**What to produce**
Return, from the material below, each line in which "Hormoon" occurs.

**Study material**
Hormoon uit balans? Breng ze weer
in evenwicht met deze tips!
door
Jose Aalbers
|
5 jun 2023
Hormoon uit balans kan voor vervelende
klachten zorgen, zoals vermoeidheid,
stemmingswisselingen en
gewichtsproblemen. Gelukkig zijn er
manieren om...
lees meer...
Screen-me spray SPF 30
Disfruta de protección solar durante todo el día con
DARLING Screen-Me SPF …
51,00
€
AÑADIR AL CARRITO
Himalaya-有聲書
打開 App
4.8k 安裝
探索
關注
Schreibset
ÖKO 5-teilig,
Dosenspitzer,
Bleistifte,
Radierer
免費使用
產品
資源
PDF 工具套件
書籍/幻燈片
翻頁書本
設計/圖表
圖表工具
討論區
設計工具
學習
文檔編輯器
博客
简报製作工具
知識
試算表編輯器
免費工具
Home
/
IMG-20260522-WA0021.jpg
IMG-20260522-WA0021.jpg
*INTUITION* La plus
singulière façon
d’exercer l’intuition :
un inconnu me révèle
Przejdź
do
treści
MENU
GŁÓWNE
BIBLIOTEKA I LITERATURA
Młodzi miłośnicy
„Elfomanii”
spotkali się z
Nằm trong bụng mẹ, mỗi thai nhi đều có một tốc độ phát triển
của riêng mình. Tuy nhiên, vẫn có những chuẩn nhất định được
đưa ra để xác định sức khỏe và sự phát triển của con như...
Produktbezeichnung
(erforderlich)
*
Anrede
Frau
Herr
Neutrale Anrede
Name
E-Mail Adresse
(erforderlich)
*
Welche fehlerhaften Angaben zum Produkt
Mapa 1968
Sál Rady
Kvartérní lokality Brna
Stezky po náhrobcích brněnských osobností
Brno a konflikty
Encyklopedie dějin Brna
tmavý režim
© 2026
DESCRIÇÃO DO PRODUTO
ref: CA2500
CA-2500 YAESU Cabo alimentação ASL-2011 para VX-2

**Worked solution**
Hormoon uit balans? Breng ze weer
Hormoon uit balans kan voor vervelende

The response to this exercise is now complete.